Le monopole est légal quand l’Etat accorde des droits exclusifs à une entreprise privée ou publique pour exploiter un service public ou produire des biens et des services259. L’entreprise publique est celle sur laquelle les pouvoirs publics peuvent exercer directement ou indirectement une influence dominante du fait de la propriété, de la participation financière ou des règles qui la régissent. L’influence dominante est présumée lorsque les pouvoirs publics détiennent la majorité du capital souscrit de l’entreprise, disposent de la majorité des voix attachées aux parts émises par l’entreprise, ou enfin lorsqu’ils ont le pouvoir de désigner plus de la moitié des membres de l’organe d’administration, de direction ou de surveillance de l’entreprise260.

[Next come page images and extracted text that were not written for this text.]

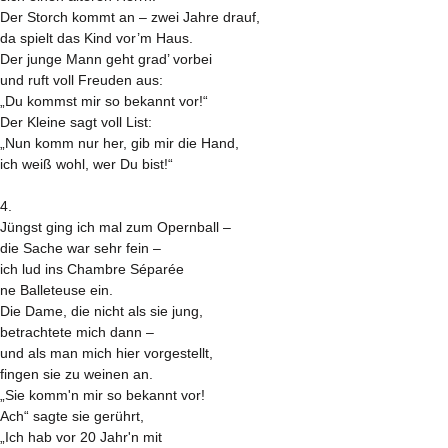
Der Storch kommt an – zwei Jahre drauf,
da spielt das Kind vor’m Haus.
Der junge Mann geht grad’ vorbei
und ruft voll Freuden aus:
„Du kommst mir so bekannt vor!“
Der Kleine sagt voll List:
„Nun komm nur her, gib mir die Hand,
ich weiß wohl, wer Du bist!“
4.
Jüngst ging ich mal zum Opernball –
die Sache war sehr fein –
ich lud ins Chambre Séparée
ne Balleteuse ein.
Die Dame, die nicht als sie jung,
betrachtete mich dann –
und als man mich hier vorgestellt,
fingen sie zu weinen an.
„Sie komm'n mir so bekannt vor!
Ach“ sagte sie gerührt,
„Ich hab vor 20 Jahr'n mit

Il faut considérer qu’un service public, dès lors qu’il répond à l’exercice d’une activité économique, doit recevoir la qualification d’entreprise publique261. A l’inverse, un service public qui met en œuvre des prérogatives de puissance publique doit échapper à la qualification d’entreprise publique262. De même un organisme public chargé de satisfaire un besoin d’intérêt général n’ayant pas un caractère industriel ou commercial échappe à cette qualification263.

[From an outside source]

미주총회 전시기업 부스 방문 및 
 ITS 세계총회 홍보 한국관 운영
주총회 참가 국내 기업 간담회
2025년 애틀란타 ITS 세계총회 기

L’application du droit de la concurrence communautaire aux entreprises publiques est subordonnée à la réunion de deux conditions. La première n’appelle pas de remarque particulière car elle est classique et tient à la notion d’affectation des échanges entre les Etats membres. La seconde apparaît comme une limite à la soumission de principe des entreprises au droit communautaire de la concurrence. Ainsi, l’application des règles de concurrence ne fait pas échec à l’accomplissement en droit ou en fait de la mission particulière impartie aux entreprises264, par exemple, la nécessité de promouvoir la cohésion sociale et territoriale dans l’union265.

Notes
258.

Article 8 paragraphe 1 du règlement n°4/99/UEAC-CM-639 portant réglementation des pratiques étatiques affectant le commerce entre les Etats membres.

259.

L’entreprise, qu’elle soit publique ou privée, doit en effet éviter des pratiques abusives consistant à imposer des conditions de vente discriminatoires injustifiées, procéder au refus de vente, pratiquer des ruptures injustifiées des relations commerciales, ou utiliser leurs recettes pour subventionner leurs ventes dans d’autres secteurs.

260.

Directive n°80/723 du 25 juin 1980 concernant la transparence des relations financières entre les Etats membres et les entreprises publiques.

261.

Une telle solution a été consacrée dans l’hypothèse du service des pompes funèbres (CJCE, 4 mai 1988, Bodsom, 30/87, Rec. 2507). Dans ce cas, la Cour a précisé que le fait que les droits spéciaux ou exclusifs aient été accordés non par l’Etat, mais par des autorités publiques au niveau régional, provincial ou communal était sans incidence.

262.

CJCE, 19 janvier 1994, Eurocontrol, C-364/92, Rec. I-55.

263.

CJCE, 10 novembre 1998, Gemeente Arnhem, C-360/96, Rec. I-6846.

264.

C. Nourissat, droit communautaire des affaires, Paris, éditions Dalloz, 2ème édition, année 2005, pages 329.

265.

Les arrêts Corbeau (CJCE, 19 mai 1993, Corbeau, C-320/91) et Commune d’Almelo (CJCE, 27 avril 1994, Commune d’Almelo, C-393/92, Rec. I-1477) consacrent d’amples développements à la justification de la reconnaissance de la dérogation à l’application des règles de concurrence communautaire en présence d’un « service d’intérêt économique général ».